Земной поклон глава 2

Вон дядя Гриша Никулин едет на лошади. Бочка большущая на телеге, мешковиной накрыта. Воду в поле везёт. Как всегда, самокрутка во рту. Одно лёгкое ему уже вырезали, а он всё курит, хотя и кашляет подолгу и часто. Отец его без вести пропал в 43-ем, трудно им жилось и живётся; трое детей осталось, мать оглохла от горя; ни помощи, ни поддержки от этого «пропал без вести» - живи, как сможешь, а совсем недавно и брата младшего Мишу «поездом зарезало», как у нас говорят. Дядя Гриша кнутом помахивает, грозность на себя напускает, на Мотора покрикивает. А на лошадку эту кричи не кричи – бестолку: как шёл своим шагом, так и будет идти.
Мы сено копнили до обеда, а сейчас на стан полевой идём обедать. Там тебе и первое, и второе, и, даже, компот! Подходим к телеге, рукой трогаем мешковину мокрую, срочно охладиться – жара!
«Пить будете, работники?» - не дожидаясь ответа, дядя Гриша останавливает лошадь, достаёт большую алюминиевую кружку, сдёрнув мешковину, черпает воду, мне протягивает. Глотнув студёной воды, остальное выливаю на голову.  «Ну ты полегше, полегше! У меня ещё народу тьма!»
Народу у него и правда – тьма.  К каждому комбайну подъедет дядя Гриша. Комбайнёры наполнят свои логушки и термоса свежей водой, а старую воду выльют в радиаторы.

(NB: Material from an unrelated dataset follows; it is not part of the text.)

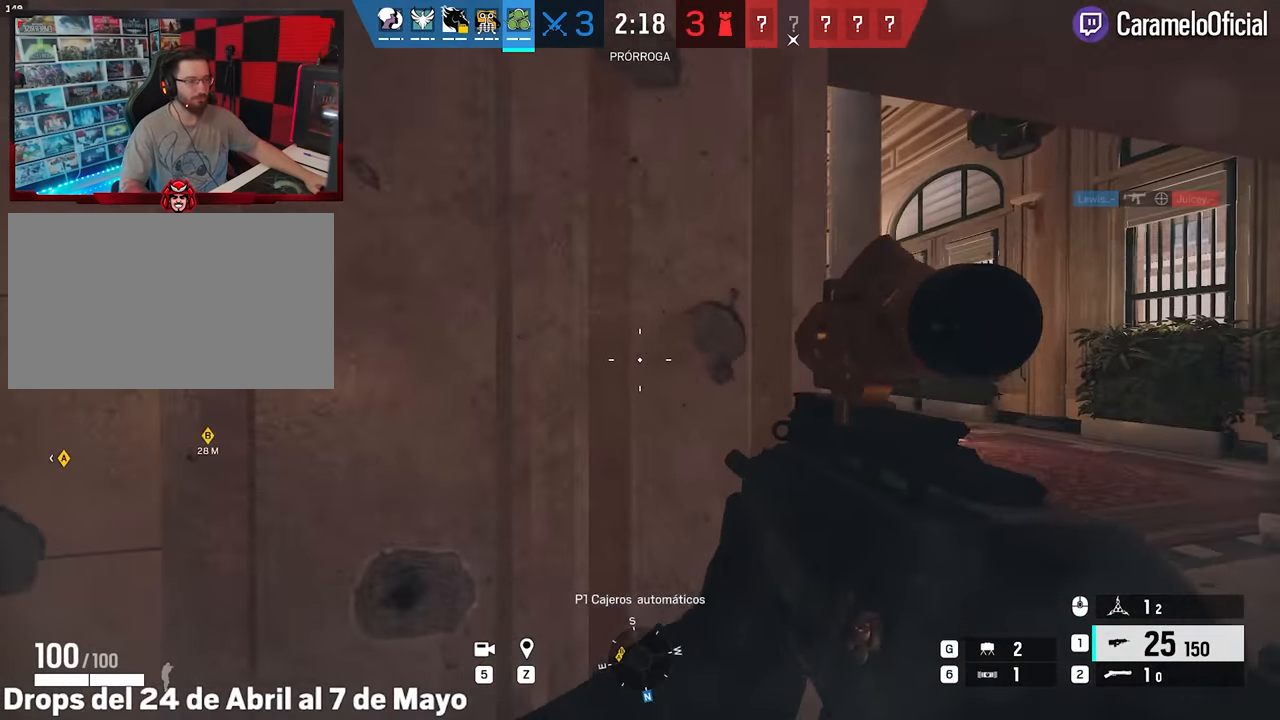
{"keys": ["5", "a"], "mouse": [], "events": [[216, "a", "down"], [216, "ctrl", "down"], [350, "ctrl", "up"], [400, "5", "down"]]}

Дядя Вася Куракин тоже водички свежей попьёт, логушок полный нальёт. Всегда удивлялся я, глядя на дядю Васю: работает не торопясь, фуражка сдвинута назад и чуть в бок, руки в мазуте, на лице кое-где пятна имеются. Всегда спокоен, улыбается, приветлив. Не торопится, а звёздочек на бункере больше всех, и флажок красный у него на мостике почти всегда трепещется. Вон уже десять звёздочек-то! Десять тысяч центнеров намолотил уже дядя Вася. Обедаем. Папе косточка с мясом в лапше досталась, он зубами мясо отрывает. «Осторожно, Федя! Оторвётся мясо-то, а я в лоб костью получу!» - это дядя Вася предупреждает. Все смеются.
Бригадир наш гребенской, Борис Петрович Яшухин, утром у бригадного дома распределяет всех на работы. Кому сено возить, кому дрова колоть, кому склады белить. Всех определит, никого не забудет. Они с папой вроде как друзья. Но я тогда не понимал и до сих пор для меня это загадка – почему, когда выпьют на маёвке, батя его фашистом называл. Ласково так, нежно, но –  фашистом.
Получили они зарплату на всю бригаду. По дороге домой заехали в Дворики к дяде Коле Хохлачёву. Посидели, крепко выпили, потому как батя говорил, что он Бориса Петровича сгрузил дома. Чуть свет стучат в наши окна, батя вышел. «Ой, Федя! Бегом беги к железной дороге, мой-то пошёл под поезд ложиться! Деньги, зарплату на всю бригаду потерял вчера», - выпалила тётя Шура. Успел батя, сдёрнул его с рельсов. «Ты чё, фашист, делашь? Портфель с деньгами я за спинку в кабине вчера спрятал, а ты на рельсы! Хоть бы спросил!» Рассмеялись оба, ну и обмыли это дело. «А как же! Человека от смерти спас!» - смеялся отец, вспоминая.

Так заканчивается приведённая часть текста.